The bottom line: While some publishers reported a stronger beginning to the second quarter, there is growing pressure on the programmatic side of the business. Publishers need to find a way to prove to advertisers that their inventory is more valuable — and not just because it’s supposedly “brand safe,” according to one prominent publishing executive.

Speaker Highlights
DPS’s speaker sessions kicked off with a conversation between PopSugar CRO Geoff Schiller and Brian Morrissey about revenue diversification. Though media sales still power its business, PopSugar has expanded in many new directions, including brand licensing business, events and commerce:

  • Brands are getting more comfortable working with publishers on both affiliate and media at the same time
  • Schiller prefers to supplement Popsugar’s moves into unfamiliar areas by securing big media spend commitments from partners
  • Affiliate’s greatest value might be as a signal it can use in media sales discussions, or strategic discussions with brand partners

The Washington Post’s CMO, Miki King, gave a presentation about consumer revenue trends she sees emerging:

  • Discussions about revenue diversification have expanded. Instead of tension between advertising and subscriptions, publishers now need to think about fitting some combination of subscriptions, donations, events, memberships and ads.
  • Gateway niche products, such as McClatchy’s sports-only subscription products, figure to become more popular as publishers explore more low-cost ways to convert readers
  • The Post has found success having advertisers sponsor access to paywalled content. King said she sees opportunity in fitting advertising and a publisher’s subscriber base together

Barstool Sports CRO Deirdre Lester provided some new information on how their various consumer-revenue products are performing:

  • Barstool Gold, the publisher’s subscription service, has now 20,000 paying subscribers, with a majority paying for the service on an annual basis.
  • Barstool is also merging its subscription and PPV business, Rough N’ Rowdy, which averaged 30,000 buyers across seven events in 2018.
  • The plan for Barstool, increasingly, is finding ways to merge its various businesses by bringing more sponsorships into events and merch through subscriptions and events.
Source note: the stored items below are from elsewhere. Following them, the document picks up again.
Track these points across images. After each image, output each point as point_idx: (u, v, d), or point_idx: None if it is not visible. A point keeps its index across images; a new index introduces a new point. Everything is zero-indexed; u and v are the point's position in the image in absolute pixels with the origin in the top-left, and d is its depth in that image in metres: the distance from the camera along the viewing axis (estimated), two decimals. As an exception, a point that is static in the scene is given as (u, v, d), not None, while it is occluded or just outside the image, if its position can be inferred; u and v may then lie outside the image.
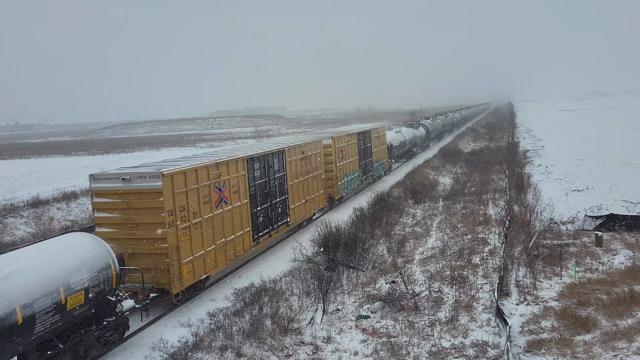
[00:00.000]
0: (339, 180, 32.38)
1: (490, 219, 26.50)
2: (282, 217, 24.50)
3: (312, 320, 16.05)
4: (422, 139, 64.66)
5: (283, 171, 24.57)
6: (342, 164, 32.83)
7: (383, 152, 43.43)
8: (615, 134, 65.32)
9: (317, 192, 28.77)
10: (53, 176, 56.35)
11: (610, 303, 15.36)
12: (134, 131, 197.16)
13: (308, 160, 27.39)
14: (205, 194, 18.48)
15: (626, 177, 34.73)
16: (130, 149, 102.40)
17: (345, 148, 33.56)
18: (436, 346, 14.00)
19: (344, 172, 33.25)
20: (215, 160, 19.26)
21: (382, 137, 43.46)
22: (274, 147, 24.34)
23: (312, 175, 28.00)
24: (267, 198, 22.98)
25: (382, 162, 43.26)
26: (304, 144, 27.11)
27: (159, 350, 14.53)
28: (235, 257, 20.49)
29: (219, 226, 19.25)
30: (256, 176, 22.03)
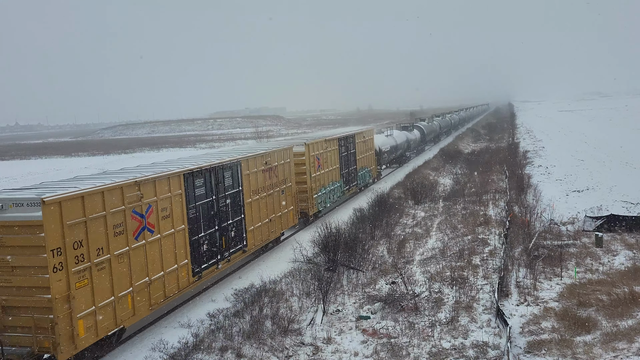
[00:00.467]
0: (315, 193, 28.59)
1: (490, 220, 26.50)
2: (236, 242, 20.65)
3: (312, 321, 16.05)
4: (417, 143, 61.04)
5: (238, 187, 20.73)
6: (318, 174, 29.07)
7: (370, 159, 39.90)
8: (615, 135, 65.34)
9: (285, 209, 24.87)
10: (53, 177, 56.38)
11: (611, 304, 15.35)
12: (134, 132, 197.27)
13: (273, 172, 23.57)
14: (118, 222, 14.38)
15: (626, 178, 34.74)
16: (131, 150, 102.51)
17: (323, 155, 29.83)
18: (436, 347, 13.99)
19: (321, 183, 29.50)
20: (133, 179, 15.05)
21: (370, 142, 39.76)
22: (225, 158, 20.34)
23: (279, 189, 24.17)
24: (214, 221, 18.97)
25: (369, 169, 39.50)
26: (268, 153, 23.16)
27: (159, 351, 14.53)
28: (165, 298, 16.30)
29: (139, 262, 15.16)
30: (198, 195, 18.08)
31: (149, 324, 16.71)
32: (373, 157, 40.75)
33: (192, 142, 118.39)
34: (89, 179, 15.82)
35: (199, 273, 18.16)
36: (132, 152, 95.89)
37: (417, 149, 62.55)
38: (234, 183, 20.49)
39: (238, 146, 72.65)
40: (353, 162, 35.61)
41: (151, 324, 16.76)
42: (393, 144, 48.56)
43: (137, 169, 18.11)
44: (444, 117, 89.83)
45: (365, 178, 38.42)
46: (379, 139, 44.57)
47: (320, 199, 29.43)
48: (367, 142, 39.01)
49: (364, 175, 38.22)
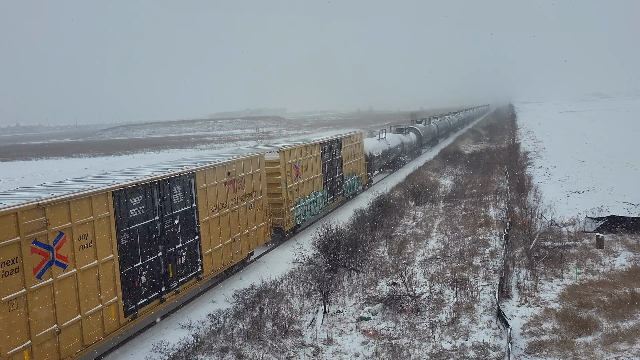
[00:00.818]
0: (292, 205, 25.70)
1: (491, 221, 26.49)
2: (188, 269, 17.53)
3: (312, 322, 16.04)
4: (413, 146, 58.12)
5: (192, 203, 17.63)
6: (297, 184, 26.15)
7: (359, 165, 36.72)
8: (616, 136, 65.35)
9: (254, 225, 21.86)
10: (54, 178, 56.41)
11: (612, 305, 15.34)
12: (135, 133, 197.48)
13: (239, 184, 20.65)
14: (11, 258, 11.29)
15: (627, 179, 34.74)
16: (131, 151, 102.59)
17: (302, 163, 26.88)
18: (437, 348, 13.99)
19: (300, 193, 26.58)
20: (35, 202, 11.98)
21: (359, 147, 36.70)
22: (174, 170, 17.12)
23: (247, 203, 21.23)
24: (157, 246, 15.86)
25: (359, 176, 36.53)
26: (231, 163, 20.08)
27: (160, 352, 14.53)
28: (84, 348, 13.17)
29: (43, 307, 12.06)
30: (136, 216, 14.99)
31: (149, 325, 16.71)
32: (362, 163, 37.50)
33: (193, 142, 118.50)
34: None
35: (134, 311, 14.93)
36: (132, 153, 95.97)
37: (413, 153, 59.72)
38: (185, 199, 17.29)
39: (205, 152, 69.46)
40: (339, 169, 32.54)
41: (151, 324, 16.77)
42: (386, 148, 45.72)
43: (43, 188, 14.52)
44: (442, 118, 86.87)
45: (353, 186, 35.32)
46: (369, 143, 41.75)
47: (299, 211, 26.47)
48: (356, 146, 35.99)
49: (352, 183, 35.10)
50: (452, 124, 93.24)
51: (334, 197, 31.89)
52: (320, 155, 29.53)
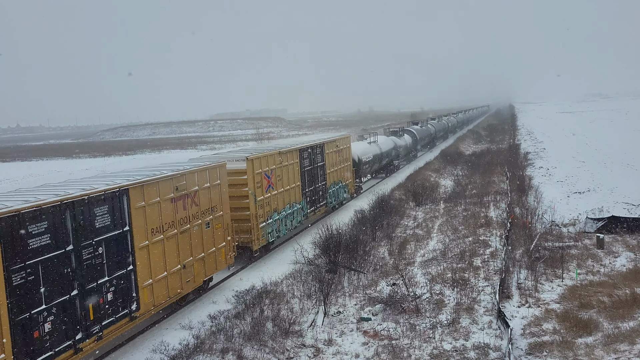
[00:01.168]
0: (263, 221, 22.76)
1: (491, 221, 26.49)
2: (118, 308, 14.40)
3: (313, 322, 16.04)
4: (407, 149, 54.85)
5: (123, 226, 14.48)
6: (269, 196, 23.25)
7: (346, 171, 33.81)
8: (617, 136, 65.33)
9: (212, 247, 18.80)
10: (54, 179, 56.44)
11: (612, 305, 15.34)
12: (135, 133, 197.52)
13: (192, 199, 17.59)
14: None
15: (627, 179, 34.72)
16: (132, 152, 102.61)
17: (276, 172, 23.94)
18: (437, 349, 13.98)
19: (272, 206, 23.57)
20: None
21: (345, 152, 33.65)
22: (99, 186, 13.99)
23: (203, 221, 18.22)
24: (70, 283, 12.83)
25: (345, 183, 33.63)
26: (182, 174, 16.97)
27: (160, 352, 14.53)
28: None
29: None
30: (38, 247, 11.99)
31: (150, 326, 16.71)
32: (350, 169, 34.55)
33: (193, 143, 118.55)
34: None
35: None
36: (133, 154, 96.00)
37: (408, 156, 56.66)
38: (115, 222, 14.17)
39: (167, 159, 61.46)
40: (321, 177, 29.45)
41: (152, 325, 16.76)
42: (377, 152, 42.27)
43: None
44: (440, 120, 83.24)
45: (339, 195, 32.38)
46: (358, 148, 38.78)
47: (272, 227, 23.53)
48: (342, 151, 32.98)
49: (338, 192, 32.18)
50: (450, 125, 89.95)
51: (316, 208, 28.79)
52: (299, 163, 26.41)
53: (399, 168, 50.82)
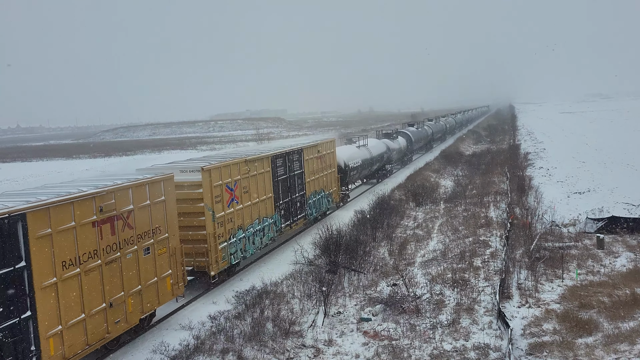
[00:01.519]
0: (224, 240, 19.51)
1: (491, 222, 26.49)
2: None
3: (313, 323, 16.04)
4: (402, 152, 51.94)
5: (17, 261, 11.49)
6: (231, 212, 20.00)
7: (330, 179, 30.55)
8: (617, 137, 65.35)
9: (153, 277, 15.77)
10: (54, 179, 56.46)
11: (612, 306, 15.34)
12: (135, 134, 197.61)
13: (125, 221, 14.61)
14: None
15: (627, 180, 34.74)
16: (132, 152, 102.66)
17: (241, 183, 20.73)
18: (438, 349, 13.98)
19: (236, 223, 20.36)
20: None
21: (329, 157, 30.42)
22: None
23: (140, 246, 15.23)
24: None
25: (329, 192, 30.37)
26: (108, 191, 14.05)
27: (160, 353, 14.54)
28: None
29: None
30: None
31: (150, 327, 16.70)
32: (335, 177, 31.34)
33: (194, 144, 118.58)
34: None
35: None
36: (133, 154, 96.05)
37: (403, 160, 53.61)
38: (5, 257, 11.20)
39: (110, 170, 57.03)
40: (300, 186, 26.31)
41: (152, 326, 16.76)
42: (366, 157, 38.99)
43: None
44: (438, 121, 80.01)
45: (321, 205, 29.14)
46: (345, 152, 35.45)
47: (235, 246, 20.34)
48: (326, 157, 29.81)
49: (320, 202, 28.94)
50: (448, 126, 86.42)
51: (292, 222, 25.49)
52: (271, 171, 23.28)
53: (392, 172, 47.97)
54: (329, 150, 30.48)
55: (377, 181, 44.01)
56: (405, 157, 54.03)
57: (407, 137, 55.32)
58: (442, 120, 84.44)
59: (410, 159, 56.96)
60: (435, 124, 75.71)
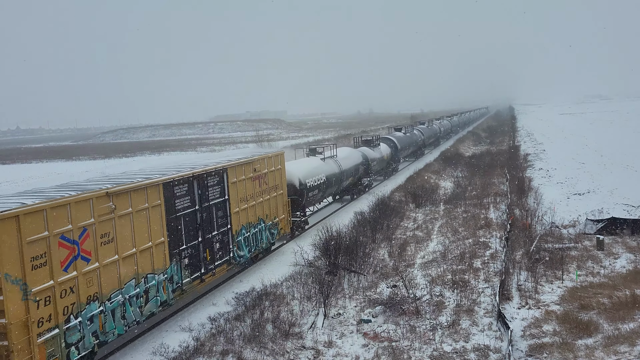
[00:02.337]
0: (54, 326, 12.35)
1: (491, 223, 26.48)
2: None
3: (313, 324, 16.03)
4: (384, 162, 44.87)
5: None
6: (75, 276, 12.96)
7: (275, 204, 23.69)
8: (616, 138, 65.39)
9: None
10: (54, 181, 56.41)
11: (612, 307, 15.34)
12: (135, 135, 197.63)
13: None
14: None
15: (627, 181, 34.76)
16: (132, 154, 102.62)
17: (101, 228, 13.80)
18: (438, 350, 13.98)
19: (86, 293, 13.24)
20: None
21: (275, 176, 23.59)
22: None
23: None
24: None
25: (274, 221, 23.53)
26: None
27: (160, 355, 14.53)
28: None
29: None
30: None
31: (150, 328, 16.69)
32: (284, 200, 24.68)
33: (193, 145, 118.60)
34: None
35: None
36: (133, 156, 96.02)
37: (387, 170, 47.13)
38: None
39: None
40: (220, 220, 19.16)
41: (152, 327, 16.75)
42: (334, 172, 31.50)
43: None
44: (431, 124, 74.02)
45: (259, 241, 22.16)
46: (301, 167, 28.10)
47: (80, 331, 13.08)
48: (269, 176, 23.02)
49: (257, 237, 22.03)
50: (443, 130, 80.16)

The reason: The publisher doesn’t want to exhaust its most loyal followers.

Overheard
“We treat display like a legacy product.” — Popsugar CRO Geoff Schiller

“Facebook does what’s best for them on a week-to-week basis. Google is thinking longer-term.”

“We used to have 40 social media people across our brands. Today, we have 22. Social used to be 30 percent, now it’s 10 percent. That’s what we all need to do. You can’t rely on any of [the social platforms], long-term.”